Steven/Marc soon teamed up with thief archaeologist Layla (May Calamawy) on a Indiana Jones– the stylistic mission to thwart Arthur’s plans, and director Mohamed Diab and team of Aaron Moorhead and Justin Benson handle the show’s mind-bending, globe-spinning action well; the latter in particular proves to be very relevant to the psycho-temporal-swirl madness of materials. The series’ plots have occasionally become sloppy during its first four seasons, with story dilemmas exacerbated by characters’ refusal to tell (or hear) basic events can prevent things from spiraling out of control. However, overall, Moonlight Knight is yet another in a long line of well-oiled Marvel machines, offering a mix of winning personality-oriented humor, functional combat, and hit CGI — Moon Knight looks great; On the other hand, many generic creatures are often hidden from view in the murky darkness – which fans have come to expect.

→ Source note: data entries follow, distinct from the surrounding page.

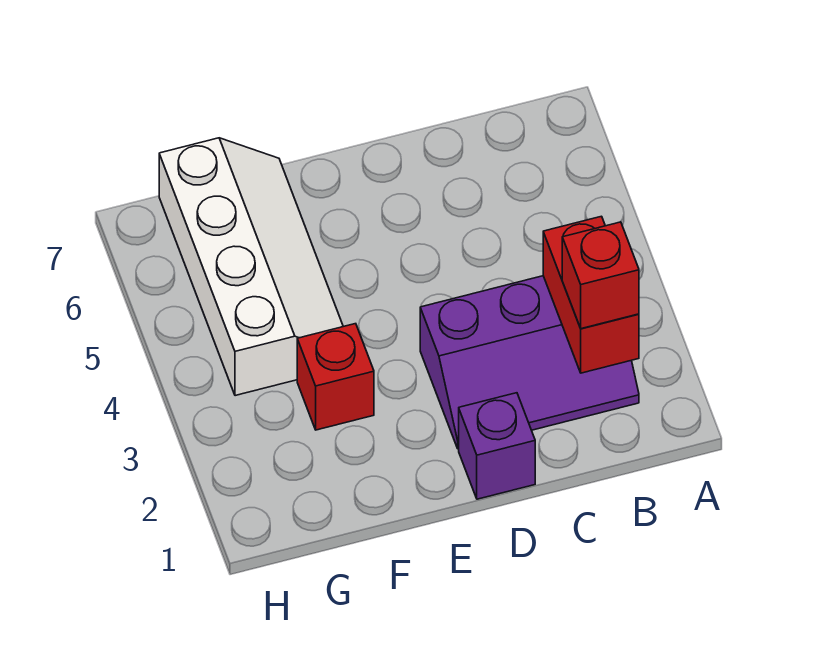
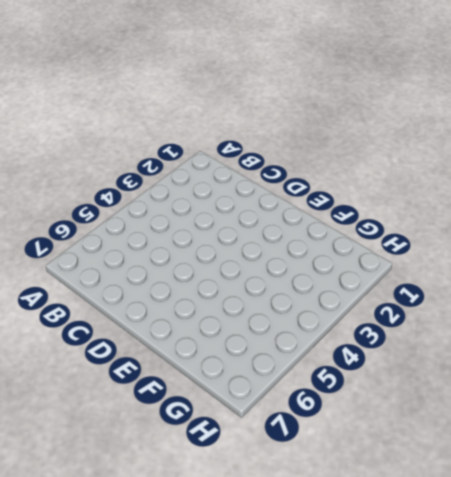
none -> purple 2x3 slope [420,276,639,449]
none -> purple 1x1 brick [459,393,535,499]

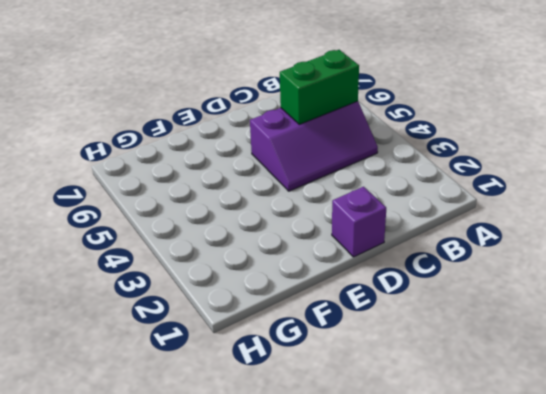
purple 2x3 slope [250,101,378,191] -> purple 2x3 slope moved to [420,276,639,449]
green 1x2 brick [280,50,359,124] -> none
none -> red 1x1 brick [297,324,374,430]
none -> white 2x4 slope [159,138,343,396]

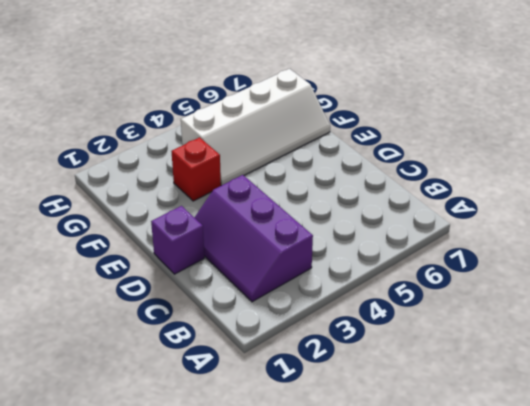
none -> red 1x2 brick [543,216,639,373]
none -> red 1x1 brick [562,222,639,329]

“‘Moon Knight’ is another movie in a long line of well-oiled Marvel machines, offering a combination of winning personality-driven humor, functional combat, and successful CGI…”

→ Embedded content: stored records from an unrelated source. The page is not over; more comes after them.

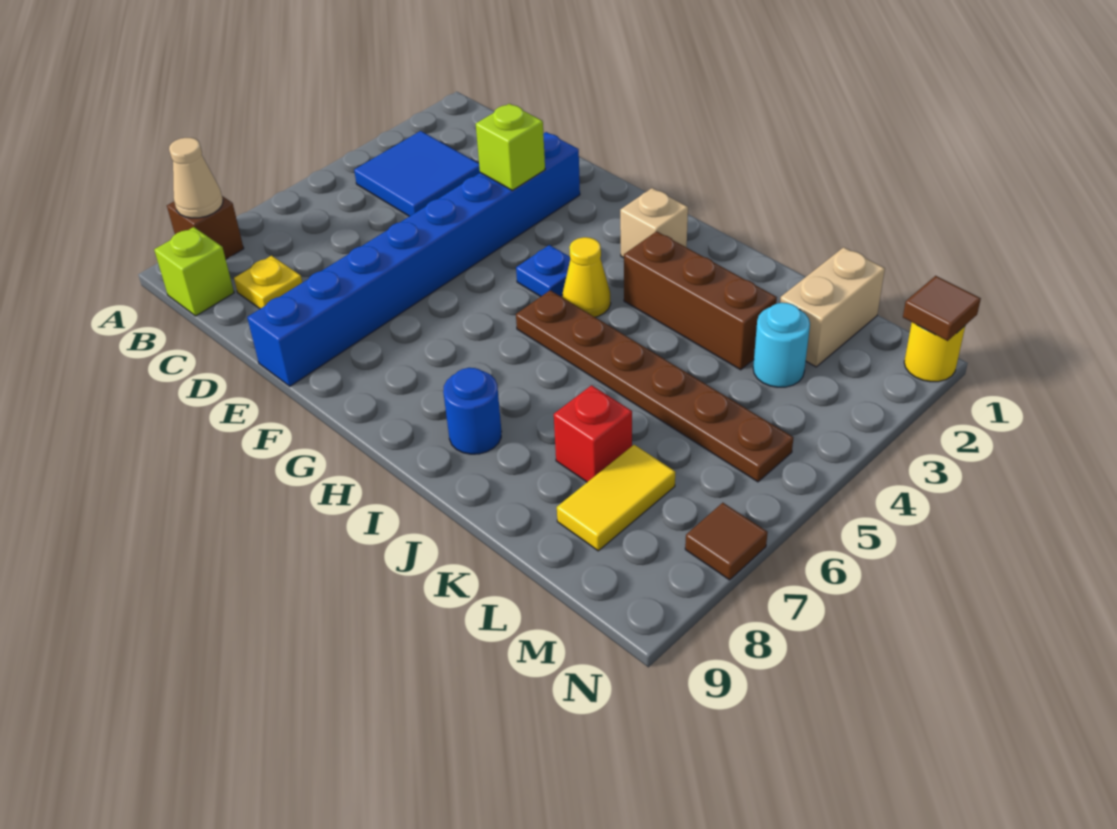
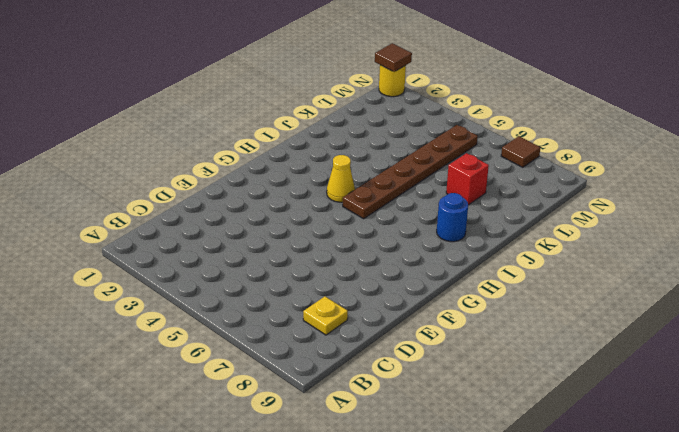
none -> brown 1x1 brick [167,196,244,259]
none -> blue 2x2 tile [354,131,480,216]
none -> lime 1x1 brick [154,227,234,316]

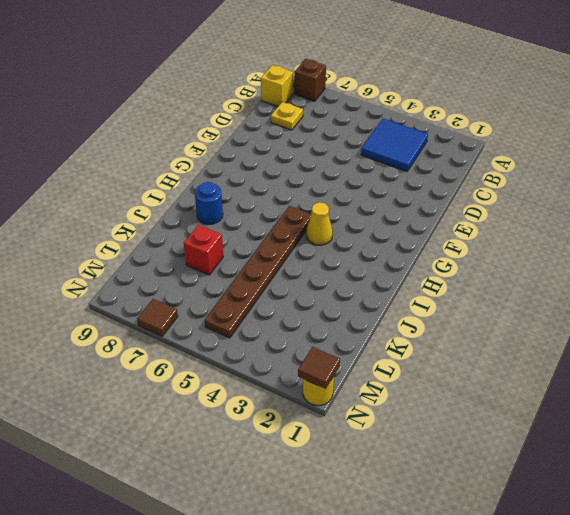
yellow 1x1 brick [261,65,293,106] -> lime 1x1 brick [154,227,234,316]
none -> blue 1x8 brick [247,132,580,386]
none -> blue 1x1 plate [516,245,570,297]
none -> tan 1x1 brick [620,188,688,258]

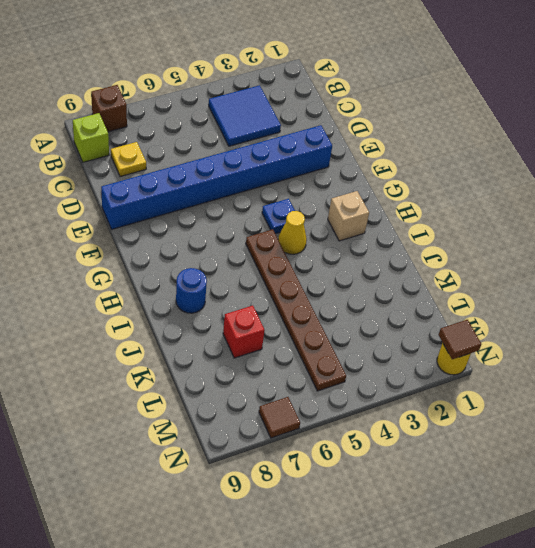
none -> brown 1x3 brick [624,231,777,370]
none -> tan 1x2 brick [780,247,885,367]
none -> cyan 1x1 round brick [753,303,810,387]

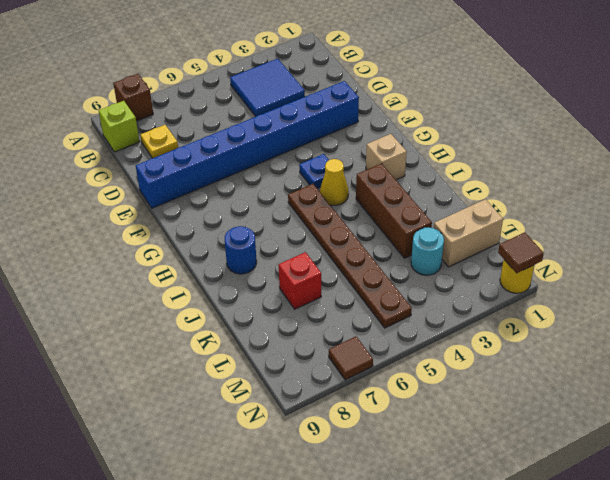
none -> yellow 1x2 tile [557,445,675,551]
none -> tan 1x1 cone [169,138,223,218]
none -> lime 1x1 brick [476,104,545,190]

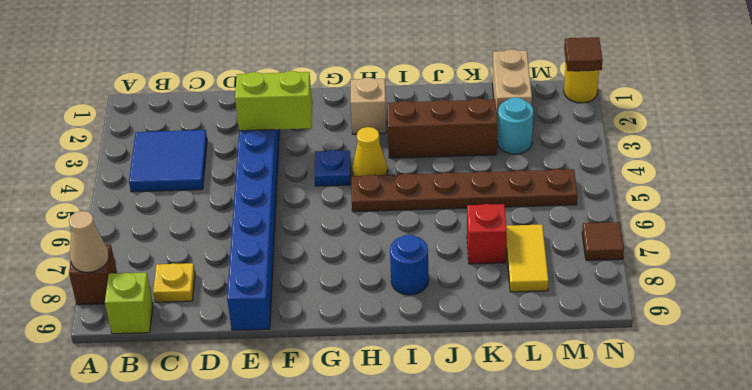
lime 1x2 brick [235,71,312,131] -> lime 1x1 brick [476,104,545,190]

Steven and Marc are both familiar archetypes, the former a sweetie with dreams of becoming a hero, and the latter a hardened soldier with a hidden sensitive side. However, Issac’s charm and energetic physicality enlivened their fighting drive. Hawke, meanwhile, continues Josh Brolin’s tradition of Thanos as a Marvel villain who has a theoretically lofty goal – eliminating the evil world – but his methods are purely ideological. genocide. Sporty ponytail and long robe, coupled with the calm and patient arrogance of a soft-spoken cult leader who was convinced he was on the right path and thus will (and must) be unstoppable by any potential adversary, human or otherwise, his Arthur is just the kind of formidable villain needed to provide the proceedings with balance. dramatic / timbre, not to mention a little insanely subtle.

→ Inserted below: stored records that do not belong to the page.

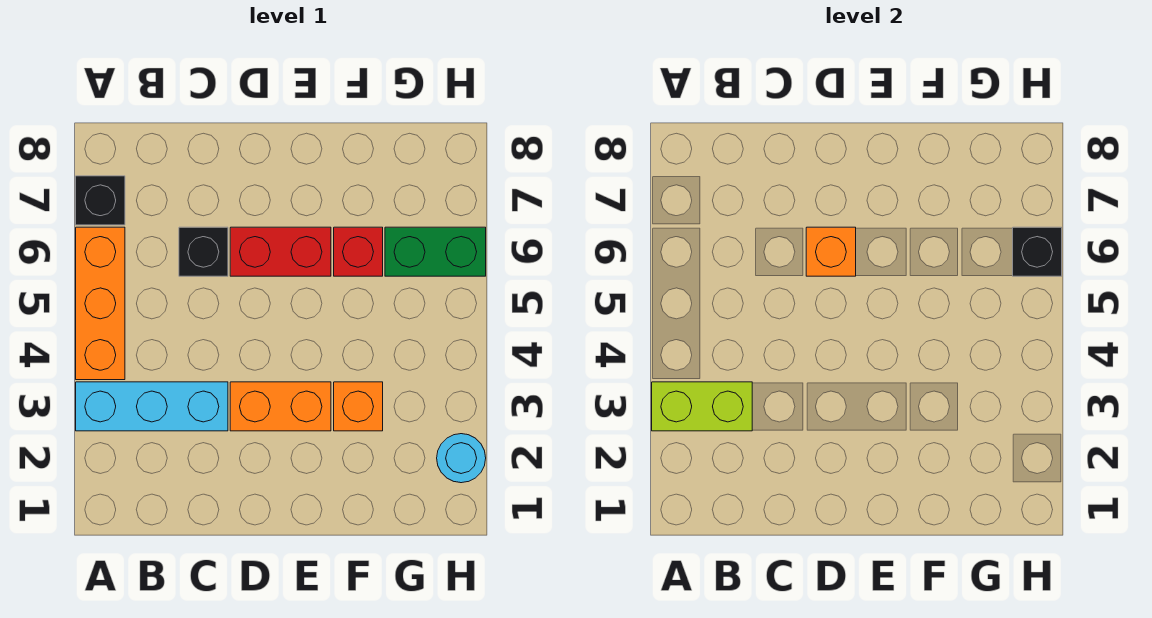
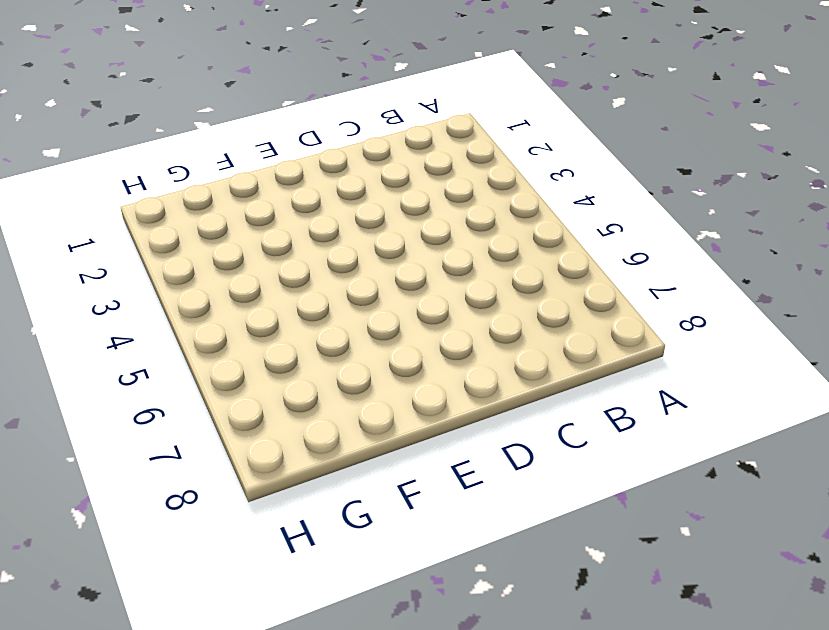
none -> cyan 1x3 brick [76,382,228,431]
none -> orange 1x3 brick [76,227,125,380]
none -> black 1x1 brick [76,176,125,225]

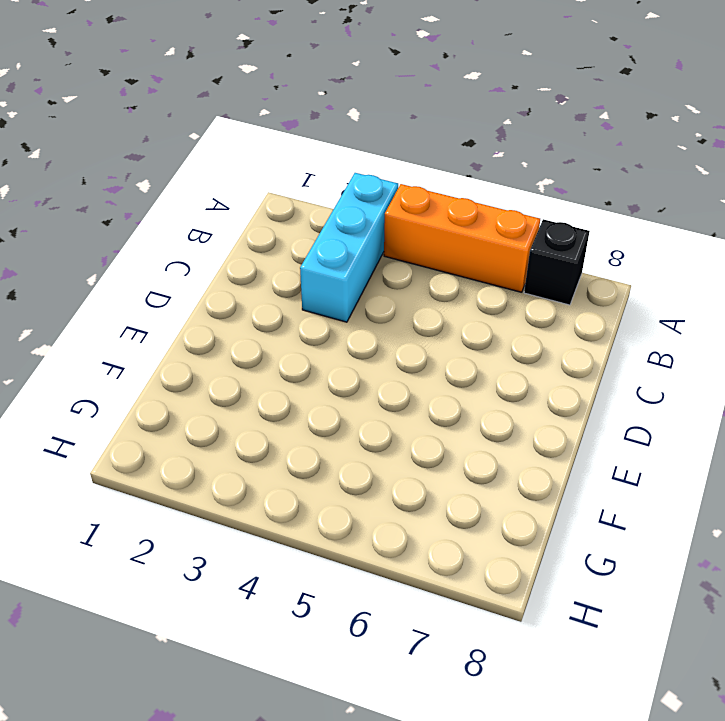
none -> black 1x1 brick [179,227,228,276]
none -> orange 1x2 brick [230,382,331,431]
none -> red 1x2 brick [230,227,331,276]

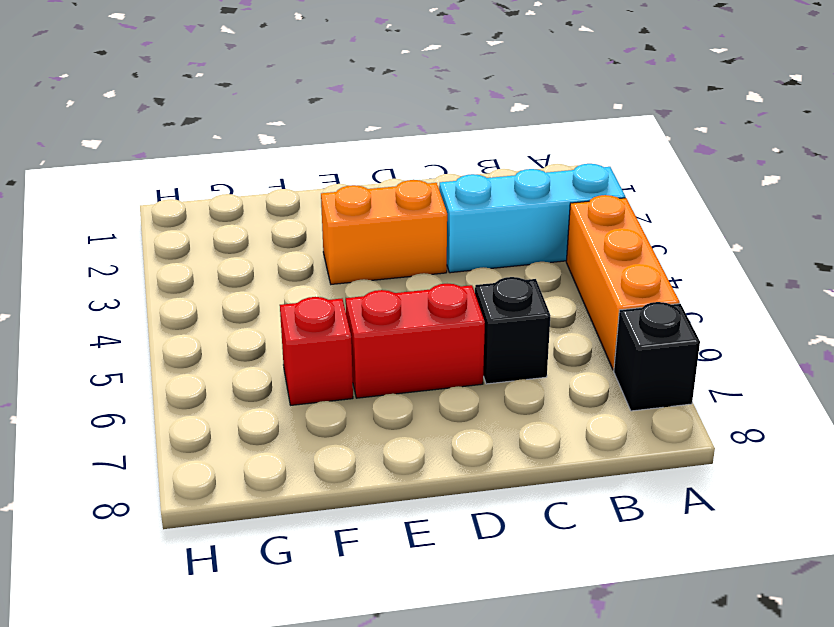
none -> orange 1x1 brick [334,382,383,431]
none -> green 1x2 brick [385,227,486,276]
none -> cyan 1x1 round brick [437,434,486,483]

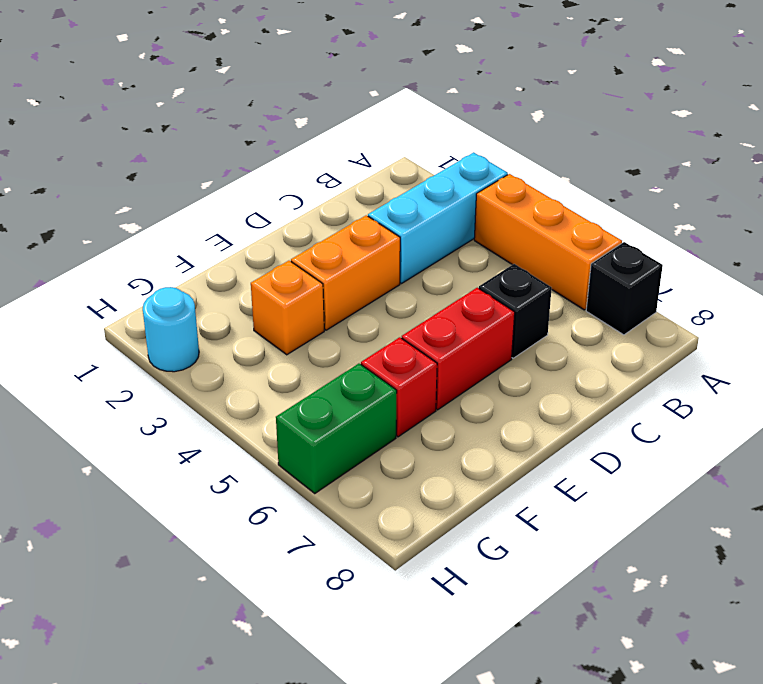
none -> lime 1x2 brick [652,382,752,431]
none -> orange 1x1 brick [806,227,856,276]
none -> black 1x1 brick [1013,227,1062,276]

As with the rest of the MCU’s recent multiverse efforts, Moonlight Knight ended up getting a little messier, making it operate according to pre-existing rules, regardless of the unique Egyptian cultural details and religious lore, as well as the violence by franchise standards. its extreme trade. These plainclothes hero murders are frequent and unrepentant, and while his initial outing isn’t an outright killer, it’s still additional evidence of his supernatural powers. Marvel’s songwriting in remaking formulas in novel, engaging, and entertaining fashion.